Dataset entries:
[Start of section]
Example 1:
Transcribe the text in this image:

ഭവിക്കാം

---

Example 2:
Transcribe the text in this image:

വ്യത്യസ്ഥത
[End of section]
Work instructions: Once you have read the records, write every one of them out again exactly.

Answer box:
Example 1:
Transcribe the text in this image:

ഭവിക്കാം

---

Example 2:
Transcribe the text in this image:

വ്യത്യസ്ഥത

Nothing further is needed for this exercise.